§ Instructions to follow: Rewrite the rows from the start through the line with "１月２１日（日）マッチ練習会中止のお知らせ", including that line, with "マッチ練習会" changed to "練習試合" and nothing else altered. Give only those lines, and leave out the pictures.

§ Given records:
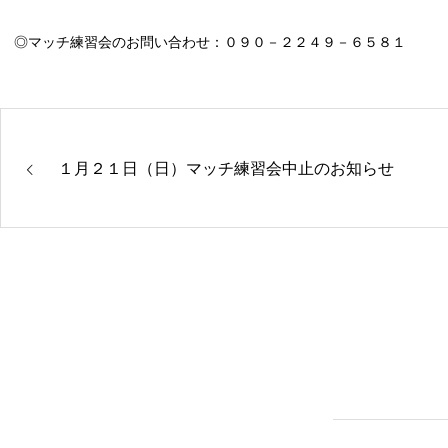
◎マッチ練習会のお問い合わせ：０９０－２２４９－６５８１
１月２１日（日）マッチ練習会中止のお知らせ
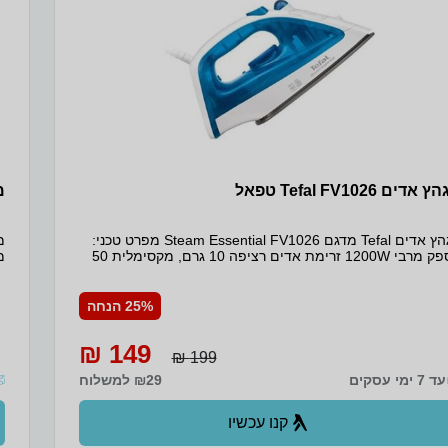
‏אדים Tefal FV1026 טפאל
מגהץ 
מגהץ אדים Tefal מדגם Steam Essential FV1026 מפרט טכני:
הספק מרבי 1200W זרימת אדים רציפה 10 גרם, מקסימלית 50
מ
גרם נפח מיכל 150 מ"ל מערכת ANTI DRIP מניעת טפטופים
 עלולים להזיק לבגדים בעת הגיהוץ. אפשרות לגיהוץ אנכי
 מילוי מים חזיתי שימוש במי ברז בלבד ווסת טמפרטורה חוגה
25% הנחה
ור אדים אופטימאלי נורית בקרת חיווי טמפ’ מיכל שקוף בנפח
 במיוחד 1.8 מטר
149 ₪
199 ₪
מ
עד 7 ימי עסקים
₪29 למשלוח
קנו עכשיו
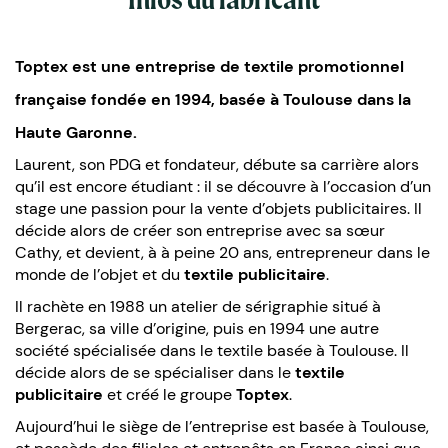
Toptex est une entreprise de textile promotionnel
française fondée en 1994, basée à Toulouse dans la
Haute Garonne.
Laurent, son PDG et fondateur, débute sa carrière alors
qu’il est encore étudiant : il se découvre à l’occasion d’un
stage une passion pour la vente d’objets publicitaires. Il
décide alors de créer son entreprise avec sa sœur
Cathy, et devient, à à peine 20 ans, entrepreneur dans le
monde de l’objet et du
textile publicitaire
.
Il rachète en 1988 un atelier de sérigraphie situé à
Bergerac, sa ville d’origine, puis en 1994 une autre
société spécialisée dans le textile basée à Toulouse. Il
décide alors de se spécialiser dans le
textile
publicitaire
et créé le groupe
Toptex
.
Aujourd’hui le siège de l’entreprise est basée à Toulouse,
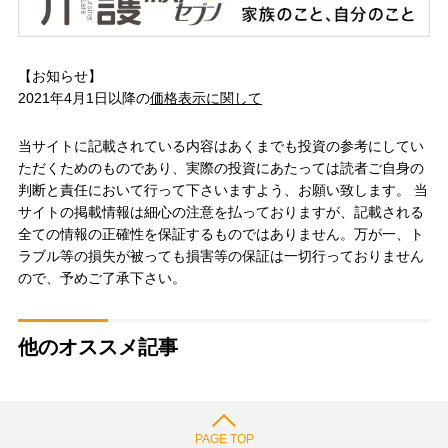
【お知らせ】
2021年4月1日以降の
価格表示に関して
当サイトに記載されている内容はあくまでも投資の参考にしてい
ただくためのものであり、実際の投資にあたっては読者ご自身の
判断と責任において行って下さいますよう、お願い致します。 当
サイトの掲載情報は細心の注意を払っておりますが、記載される
全ての情報の正確性を保証するものではありません。万が一、ト
ラブル等の損失が被っても損害等の保証は一切行っておりません
ので、予めご了承下さい。
他のオススメ記事
PAGE TOP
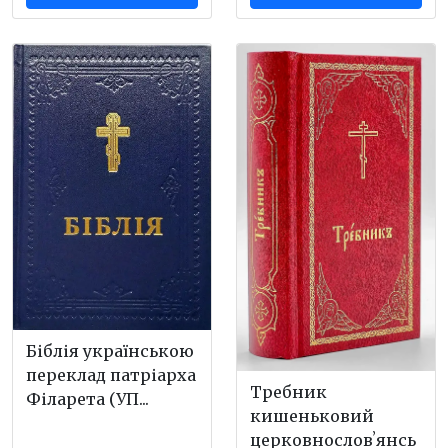
Біблія українською
переклад патріарха
Требник
Філарета (УП...
кишеньковий
церковнословʼянсь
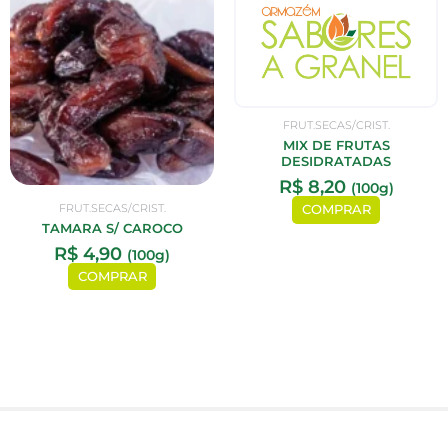
FRUT.SECAS/CRIST.
MIX DE FRUTAS
DESIDRATADAS
R$
8,20
(100g)
FRUT.SECAS/CRIST.
COMPRAR
TAMARA S/ CAROCO
R$
4,90
(100g)
COMPRAR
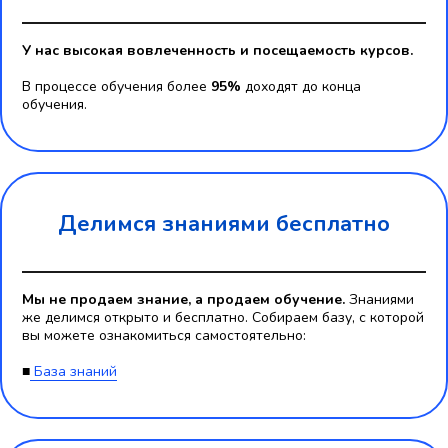
У нас высокая вовлеченность и посещаемость курсов.
В процессе обучения более
95%
доходят до конца
обучения.
Делимся знаниями бесплатно
Мы не продаем знание, а продаем обучение.
Знаниями
же делимся открыто и бесплатно. Собираем базу, с которой
вы можете ознакомиться самостоятельно:
■
База знаний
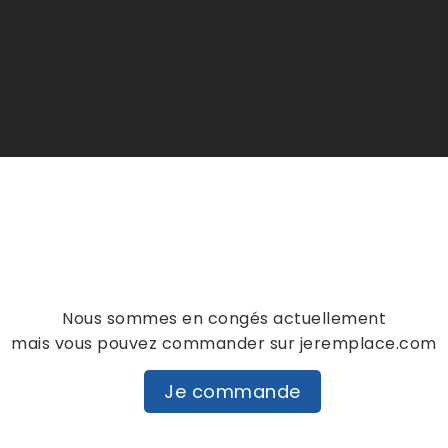
Nous sommes en congés actuellement
mais vous pouvez commander sur jeremplace.com
UIT ONT ÉGALEMENT ACHETÉ
Je commande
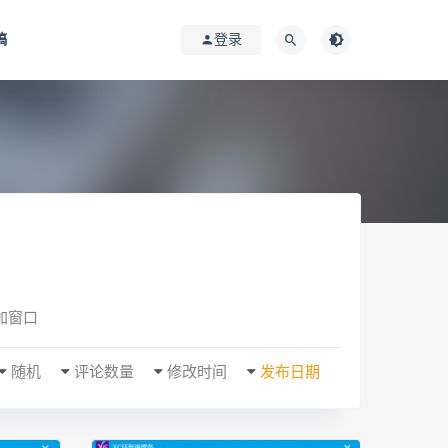
稿
登录
加窗口
随机
评论数量
修改时间
发布日期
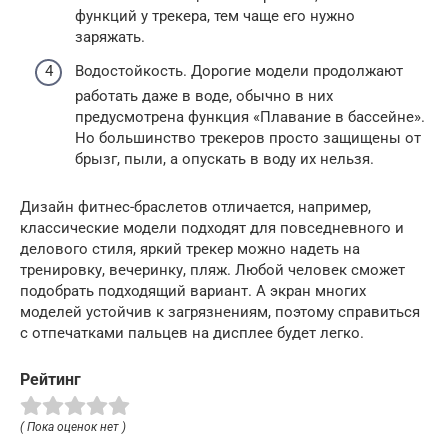
функций у трекера, тем чаще его нужно
заряжать.
Водостойкость. Дорогие модели продолжают
работать даже в воде, обычно в них
предусмотрена функция «Плавание в бассейне».
Но большинство трекеров просто защищены от
брызг, пыли, а опускать в воду их нельзя.
Дизайн фитнес-браслетов отличается, например,
классические модели подходят для повседневного и
делового стиля, яркий трекер можно надеть на
тренировку, вечеринку, пляж. Любой человек сможет
подобрать подходящий вариант. А экран многих
моделей устойчив к загрязнениям, поэтому справиться
с отпечатками пальцев на дисплее будет легко.
Рейтинг
( Пока оценок нет )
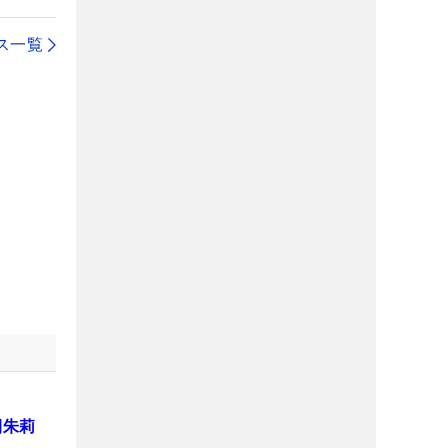
ス一覧
間朱莉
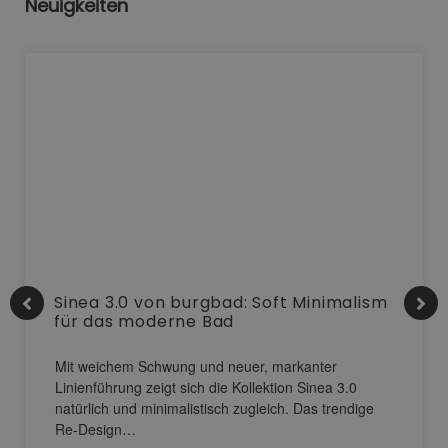
Neuigkeiten
Sinea 3.0 von burgbad: Soft Minimalism
für das moderne Bad
Mit weichem Schwung und neuer, markanter
Linienführung zeigt sich die Kollektion Sinea 3.0
natürlich und minimalistisch zugleich. Das trendige
Re-Design…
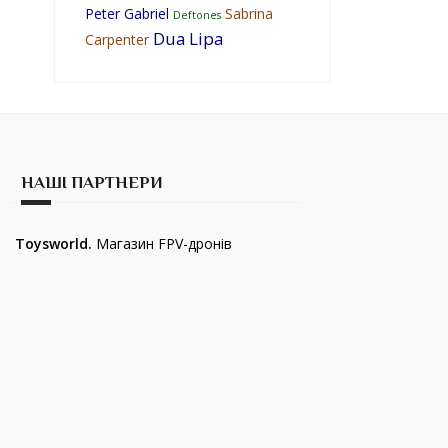
Peter Gabriel
Sabrina
Deftones
Dua Lipa
Carpenter
НАШІ ПАРТНЕРИ
Toysworld.
Магазин FPV-дронів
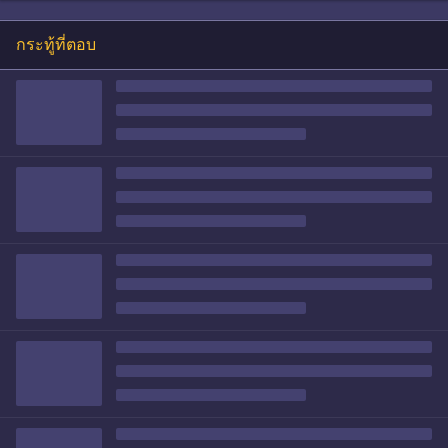
กระทู้ที่ตอบ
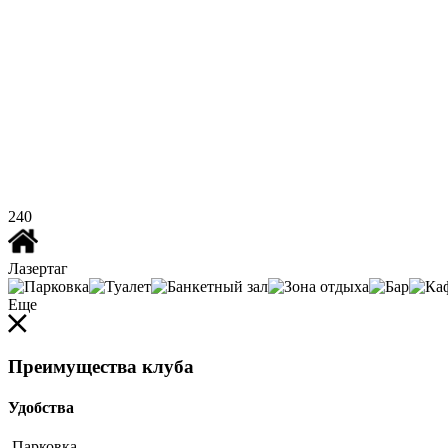
240
Лазертаг
Еще
Преимущества клуба
Удобства
Парковка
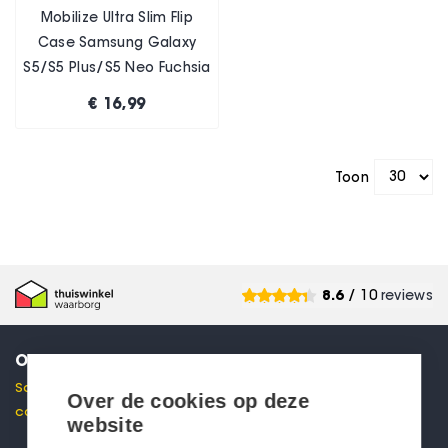
Mobilize Ultra Slim Flip
Case Samsung Galaxy
S5/S5 Plus/S5 Neo Fuchsia
€ 16,99
Toon
8.6
/ 10
reviews
ONTVANG 10% KORTING
Schrijf je in voor onze nieuwsbrief en ontvang direct een
Over de cookies op deze
code voor 10% korting in je mailbox.
website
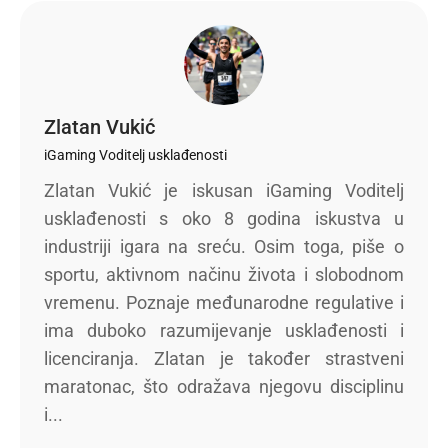
Zlatan Vukić
iGaming Voditelj usklađenosti
Zlatan Vukić je iskusan iGaming Voditelj
usklađenosti s oko 8 godina iskustva u
industriji igara na sreću. Osim toga, piše o
sportu, aktivnom načinu života i slobodnom
vremenu. Poznaje međunarodne regulative i
ima duboko razumijevanje usklađenosti i
licenciranja. Zlatan je također strastveni
maratonac, što odražava njegovu disciplinu
i...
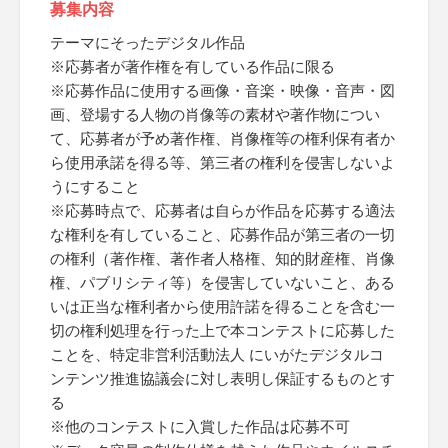
募集内容
テーマにそったデジタル作品
※応募者が著作権を有している作品に限る
※応募作品に使用する画像・音楽・映像・音声・図
画、登場する人物の肖像等の素材や著作物につい
て、応募者が予め著作権、肖像権等の権利保有者か
ら使用承諾を得る等、第三者の権利を侵害しないよ
うにすること
※応募時点で、応募者は自らが作品を応募する適法
な権利を有していること、応募作品が第三者の一切
の権利（著作権、著作者人格権、知的財産権、肖像
権、パブリシティ等）を侵害していないこと、ある
いは正当な権利者から使用許諾を得ることを含む一
切の権利処理を行った上で本コンテストに応募した
ことを、特定非営利活動法人 にいがたデジタルコ
ンテンツ推進協議会に対し表明し保証するものとす
る
※他のコンテストに入賞した作品は応募不可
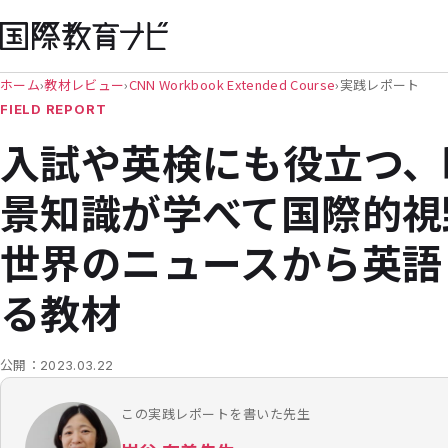
ホーム
›
教材レビュー
›
CNN Workbook Extended Course
›
実践レポート
FIELD REPORT
入試や英検にも役立つ、
景知識が学べて国際的視
世界のニュースから英語
る教材
公開：
2023.03.22
この実践レポートを書いた先生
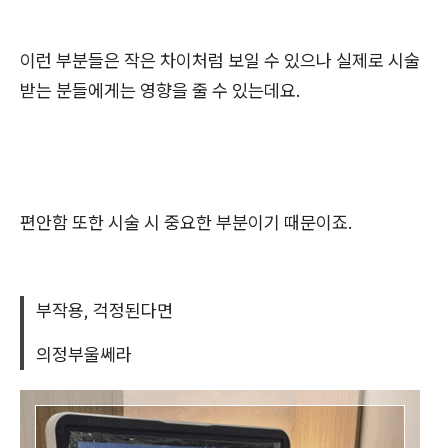
이런 부분들은 작은 차이처럼 보일 수 있으나 실제로 시술
받는 분들에게는 영향을 줄 수 있는데요.
편안함 또한 시술 시 중요한 부분이기 때문이죠.
부작용, 걱정된다면
의정부울쎄라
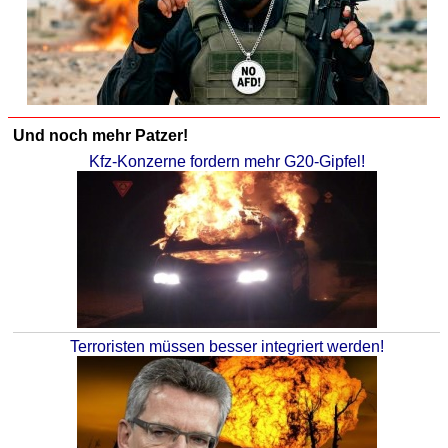
Und noch mehr Patzer!
Kfz-Konzerne fordern mehr G20-Gipfel!
Terroristen müssen besser integriert werden!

§ The completed task:
◎練習試合のお問い合わせ：０９０－２２４９－６５８１
１月２１日（日）練習試合中止のお知らせ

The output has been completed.